Re: [patch, 2.6.11-rc2] sched: RLIMIT_RT_CPU_RATIO feature

From: Peter Williams
Date: Wed Feb 02 2005 - 22:28:48 EST


Bill Huey (hui) wrote:
On Thu, Feb 03, 2005 at 08:54:24AM +1100, Peter Williams wrote:

As Ingo said in an earlier a post, with a little ingenuity this problem can be solved in user space. The programs in question can be setuid root so that they can set RT scheduling policy BUT have their permissions set so that they only executable by owner and group with the group set to a group that only contains those users that have permission to run this program in RT mode. If you wish to allow other users to run the program but not in RT mode then you would need two copies of the program: one set up as above and the other with normal permissions.
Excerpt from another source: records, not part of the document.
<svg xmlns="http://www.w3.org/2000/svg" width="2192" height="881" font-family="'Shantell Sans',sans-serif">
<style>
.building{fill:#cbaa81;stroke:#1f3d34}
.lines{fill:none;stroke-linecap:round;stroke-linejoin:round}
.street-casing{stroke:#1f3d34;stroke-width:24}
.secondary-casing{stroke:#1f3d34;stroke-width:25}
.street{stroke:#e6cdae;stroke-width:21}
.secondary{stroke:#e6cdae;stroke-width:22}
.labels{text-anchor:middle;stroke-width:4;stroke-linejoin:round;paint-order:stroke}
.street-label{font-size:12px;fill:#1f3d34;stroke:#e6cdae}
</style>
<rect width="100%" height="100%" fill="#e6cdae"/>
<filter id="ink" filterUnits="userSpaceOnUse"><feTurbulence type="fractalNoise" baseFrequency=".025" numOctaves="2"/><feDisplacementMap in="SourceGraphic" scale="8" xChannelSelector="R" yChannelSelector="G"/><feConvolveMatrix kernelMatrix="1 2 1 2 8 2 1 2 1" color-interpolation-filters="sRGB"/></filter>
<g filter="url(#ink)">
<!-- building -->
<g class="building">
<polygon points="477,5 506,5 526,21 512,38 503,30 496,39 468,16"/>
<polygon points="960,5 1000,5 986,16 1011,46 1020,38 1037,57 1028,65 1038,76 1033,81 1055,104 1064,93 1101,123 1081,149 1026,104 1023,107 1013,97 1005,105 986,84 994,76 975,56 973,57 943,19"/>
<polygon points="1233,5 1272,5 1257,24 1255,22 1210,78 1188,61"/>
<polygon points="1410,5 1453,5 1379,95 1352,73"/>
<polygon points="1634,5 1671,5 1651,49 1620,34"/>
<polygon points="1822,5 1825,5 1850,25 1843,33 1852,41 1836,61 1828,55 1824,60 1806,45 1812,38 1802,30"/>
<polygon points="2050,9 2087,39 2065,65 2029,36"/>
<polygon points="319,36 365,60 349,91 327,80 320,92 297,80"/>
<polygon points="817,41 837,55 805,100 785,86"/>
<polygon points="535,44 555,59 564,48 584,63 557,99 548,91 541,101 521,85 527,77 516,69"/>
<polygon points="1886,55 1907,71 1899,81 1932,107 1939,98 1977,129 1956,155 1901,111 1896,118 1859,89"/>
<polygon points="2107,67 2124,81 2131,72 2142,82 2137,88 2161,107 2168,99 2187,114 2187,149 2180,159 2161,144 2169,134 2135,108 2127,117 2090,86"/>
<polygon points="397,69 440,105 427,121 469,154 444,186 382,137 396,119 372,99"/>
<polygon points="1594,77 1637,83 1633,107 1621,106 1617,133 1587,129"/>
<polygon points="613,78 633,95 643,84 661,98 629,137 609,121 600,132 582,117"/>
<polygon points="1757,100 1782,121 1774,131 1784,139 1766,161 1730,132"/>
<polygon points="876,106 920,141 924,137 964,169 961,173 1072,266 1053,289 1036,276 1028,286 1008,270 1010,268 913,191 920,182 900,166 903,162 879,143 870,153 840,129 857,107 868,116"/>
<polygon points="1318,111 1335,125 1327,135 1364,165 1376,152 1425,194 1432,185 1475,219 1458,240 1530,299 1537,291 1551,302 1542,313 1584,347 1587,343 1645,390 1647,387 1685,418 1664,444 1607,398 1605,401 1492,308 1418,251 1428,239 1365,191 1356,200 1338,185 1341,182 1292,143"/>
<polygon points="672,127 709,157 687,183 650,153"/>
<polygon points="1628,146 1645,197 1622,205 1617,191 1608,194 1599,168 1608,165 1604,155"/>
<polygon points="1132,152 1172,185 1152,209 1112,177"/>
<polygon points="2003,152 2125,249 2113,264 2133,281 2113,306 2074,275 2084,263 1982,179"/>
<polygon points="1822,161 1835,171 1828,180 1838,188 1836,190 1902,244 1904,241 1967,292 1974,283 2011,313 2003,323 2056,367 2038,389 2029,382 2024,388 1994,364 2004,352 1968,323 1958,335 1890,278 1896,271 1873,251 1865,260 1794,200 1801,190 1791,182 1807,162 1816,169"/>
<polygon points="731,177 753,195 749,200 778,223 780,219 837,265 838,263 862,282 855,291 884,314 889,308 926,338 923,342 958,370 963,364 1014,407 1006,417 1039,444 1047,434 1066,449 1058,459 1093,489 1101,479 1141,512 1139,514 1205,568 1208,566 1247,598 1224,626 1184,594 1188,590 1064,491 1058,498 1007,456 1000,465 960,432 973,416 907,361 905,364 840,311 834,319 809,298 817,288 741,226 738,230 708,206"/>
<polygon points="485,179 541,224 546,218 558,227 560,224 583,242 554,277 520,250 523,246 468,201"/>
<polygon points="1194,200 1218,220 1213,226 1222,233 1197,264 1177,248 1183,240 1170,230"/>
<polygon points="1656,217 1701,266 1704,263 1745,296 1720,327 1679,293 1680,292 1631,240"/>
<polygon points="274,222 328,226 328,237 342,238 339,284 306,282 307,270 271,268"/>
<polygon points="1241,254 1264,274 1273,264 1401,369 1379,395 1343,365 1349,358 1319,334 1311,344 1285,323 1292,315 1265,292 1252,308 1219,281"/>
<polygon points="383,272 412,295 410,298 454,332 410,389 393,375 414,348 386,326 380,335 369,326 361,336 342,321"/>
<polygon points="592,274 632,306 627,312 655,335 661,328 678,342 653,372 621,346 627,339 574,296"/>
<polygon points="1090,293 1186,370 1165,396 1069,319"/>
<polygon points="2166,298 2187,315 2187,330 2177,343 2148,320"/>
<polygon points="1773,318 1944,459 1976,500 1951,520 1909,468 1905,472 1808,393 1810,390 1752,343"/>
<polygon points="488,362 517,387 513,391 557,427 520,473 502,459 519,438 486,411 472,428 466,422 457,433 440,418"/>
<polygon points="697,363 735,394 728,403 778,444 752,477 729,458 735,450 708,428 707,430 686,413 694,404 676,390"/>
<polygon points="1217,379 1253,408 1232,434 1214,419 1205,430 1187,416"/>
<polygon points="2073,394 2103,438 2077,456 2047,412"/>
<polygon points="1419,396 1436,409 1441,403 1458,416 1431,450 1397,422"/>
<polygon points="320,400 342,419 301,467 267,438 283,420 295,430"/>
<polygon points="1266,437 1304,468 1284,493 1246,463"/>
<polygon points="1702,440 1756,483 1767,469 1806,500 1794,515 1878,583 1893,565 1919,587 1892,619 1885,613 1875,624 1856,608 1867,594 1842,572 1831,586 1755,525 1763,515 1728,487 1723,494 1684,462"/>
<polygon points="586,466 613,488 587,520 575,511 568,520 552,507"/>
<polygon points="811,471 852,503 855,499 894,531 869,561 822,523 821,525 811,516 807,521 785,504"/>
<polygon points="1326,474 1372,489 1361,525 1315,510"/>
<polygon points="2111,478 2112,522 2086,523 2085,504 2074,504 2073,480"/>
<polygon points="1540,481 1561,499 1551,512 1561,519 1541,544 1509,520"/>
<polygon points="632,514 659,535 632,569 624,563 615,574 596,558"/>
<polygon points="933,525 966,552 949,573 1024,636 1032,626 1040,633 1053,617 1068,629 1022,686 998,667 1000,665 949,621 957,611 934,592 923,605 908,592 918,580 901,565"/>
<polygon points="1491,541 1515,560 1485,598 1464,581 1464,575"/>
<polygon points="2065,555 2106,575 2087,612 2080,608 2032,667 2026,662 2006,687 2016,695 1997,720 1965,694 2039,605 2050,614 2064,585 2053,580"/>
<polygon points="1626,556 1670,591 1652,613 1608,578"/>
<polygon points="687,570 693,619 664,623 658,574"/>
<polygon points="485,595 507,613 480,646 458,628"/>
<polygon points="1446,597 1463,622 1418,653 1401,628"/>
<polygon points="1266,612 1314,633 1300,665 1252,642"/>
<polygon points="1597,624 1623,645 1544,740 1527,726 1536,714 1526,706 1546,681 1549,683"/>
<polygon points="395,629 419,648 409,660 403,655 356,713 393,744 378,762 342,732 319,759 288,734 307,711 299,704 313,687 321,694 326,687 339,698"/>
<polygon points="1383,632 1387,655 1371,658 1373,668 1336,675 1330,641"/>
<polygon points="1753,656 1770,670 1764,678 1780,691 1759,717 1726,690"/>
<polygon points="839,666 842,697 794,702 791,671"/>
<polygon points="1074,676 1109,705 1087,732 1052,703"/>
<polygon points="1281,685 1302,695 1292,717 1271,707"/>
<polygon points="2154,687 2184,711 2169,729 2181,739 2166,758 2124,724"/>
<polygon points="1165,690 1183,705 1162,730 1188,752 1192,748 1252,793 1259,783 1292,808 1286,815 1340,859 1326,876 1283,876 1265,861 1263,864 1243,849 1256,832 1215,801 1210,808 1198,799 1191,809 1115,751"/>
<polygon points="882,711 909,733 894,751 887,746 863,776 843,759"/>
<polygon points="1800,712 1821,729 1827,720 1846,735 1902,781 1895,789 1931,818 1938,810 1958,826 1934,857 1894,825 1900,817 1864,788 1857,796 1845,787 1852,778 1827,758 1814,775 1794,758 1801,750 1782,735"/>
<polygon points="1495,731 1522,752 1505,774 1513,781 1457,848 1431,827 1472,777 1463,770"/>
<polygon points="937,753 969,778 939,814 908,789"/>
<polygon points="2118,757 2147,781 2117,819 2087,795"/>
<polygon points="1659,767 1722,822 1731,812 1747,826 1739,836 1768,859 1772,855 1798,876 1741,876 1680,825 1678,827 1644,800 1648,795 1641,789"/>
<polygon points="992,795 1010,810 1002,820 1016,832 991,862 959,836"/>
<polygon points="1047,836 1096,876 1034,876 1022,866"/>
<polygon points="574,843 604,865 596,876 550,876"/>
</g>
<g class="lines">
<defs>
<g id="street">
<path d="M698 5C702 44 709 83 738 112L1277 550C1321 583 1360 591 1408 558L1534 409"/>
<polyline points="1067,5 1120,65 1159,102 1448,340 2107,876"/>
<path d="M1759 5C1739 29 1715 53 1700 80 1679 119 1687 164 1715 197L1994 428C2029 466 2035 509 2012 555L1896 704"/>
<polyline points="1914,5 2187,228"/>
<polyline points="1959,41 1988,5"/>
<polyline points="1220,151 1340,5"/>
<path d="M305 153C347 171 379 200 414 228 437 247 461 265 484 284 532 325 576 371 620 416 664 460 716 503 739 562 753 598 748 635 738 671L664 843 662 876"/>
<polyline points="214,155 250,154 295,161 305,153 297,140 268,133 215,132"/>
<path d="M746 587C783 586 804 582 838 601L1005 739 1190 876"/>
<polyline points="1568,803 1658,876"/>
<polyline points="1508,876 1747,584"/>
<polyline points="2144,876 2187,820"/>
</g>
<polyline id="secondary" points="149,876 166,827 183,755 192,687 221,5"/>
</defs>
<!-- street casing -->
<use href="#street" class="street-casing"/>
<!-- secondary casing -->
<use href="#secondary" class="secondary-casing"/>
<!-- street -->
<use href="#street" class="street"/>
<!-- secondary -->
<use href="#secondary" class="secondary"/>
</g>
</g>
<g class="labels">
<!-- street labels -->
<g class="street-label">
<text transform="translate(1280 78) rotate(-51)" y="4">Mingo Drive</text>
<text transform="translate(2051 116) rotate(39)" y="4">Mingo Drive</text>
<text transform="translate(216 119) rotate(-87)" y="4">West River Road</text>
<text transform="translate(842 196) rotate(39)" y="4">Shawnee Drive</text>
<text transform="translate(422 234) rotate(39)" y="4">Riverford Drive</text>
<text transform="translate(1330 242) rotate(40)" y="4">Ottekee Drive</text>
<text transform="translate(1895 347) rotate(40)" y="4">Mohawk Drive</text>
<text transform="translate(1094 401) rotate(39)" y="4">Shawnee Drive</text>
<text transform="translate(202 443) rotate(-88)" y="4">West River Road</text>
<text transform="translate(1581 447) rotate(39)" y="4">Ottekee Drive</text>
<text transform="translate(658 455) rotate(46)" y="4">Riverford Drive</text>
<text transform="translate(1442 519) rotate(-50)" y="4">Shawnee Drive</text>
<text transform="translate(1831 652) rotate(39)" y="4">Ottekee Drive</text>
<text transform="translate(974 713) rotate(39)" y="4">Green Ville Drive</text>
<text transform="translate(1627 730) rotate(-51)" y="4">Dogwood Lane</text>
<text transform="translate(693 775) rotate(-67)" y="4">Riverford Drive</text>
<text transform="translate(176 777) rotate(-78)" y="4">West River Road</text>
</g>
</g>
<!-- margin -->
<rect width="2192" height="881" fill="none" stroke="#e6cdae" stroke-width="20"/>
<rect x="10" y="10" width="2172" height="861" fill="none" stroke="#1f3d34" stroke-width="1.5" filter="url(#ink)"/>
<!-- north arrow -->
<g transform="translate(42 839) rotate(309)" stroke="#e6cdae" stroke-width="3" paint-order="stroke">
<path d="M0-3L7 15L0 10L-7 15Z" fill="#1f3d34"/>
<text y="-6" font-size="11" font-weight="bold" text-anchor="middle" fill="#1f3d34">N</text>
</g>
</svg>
Again, in my post that you snipped you didn't either read or understand
what I was saying regarding QoS,

I guess that I thought that it was overkill for the problem under discussion and probably won't solve it anyway. Giving any task special preferential (emphasis on the preferential) treatment should require authorization by a suitably privileged entity at some stage. So the problem of how ordinary users manage to launch tasks that receive preferential treatment will remain.

nor about the large scale issues regarding
dual/single kernel development environments. Ultimately this stuff requires
non-trivial support in kernel space, a softirq thread migration mechanism
and a frame driven scheduler to back IO submission across async boundaries.

My posts where pretty clear on this topic and lot of this has origins
coming from SGI IRIX. Yes, SGI IRIX. One of the only system man enough
to handle this stuff.

Ancient, antiquated Unix scheduler semantics (sort and run) and lack of
control over critical facilities like softirq processing are obstacles
to getting at this.

Sorry for upsetting you,
Peter
--
Peter Williams pwil3058@xxxxxxxxxxxxxx

"Learning, n. The kind of ignorance distinguishing the studious."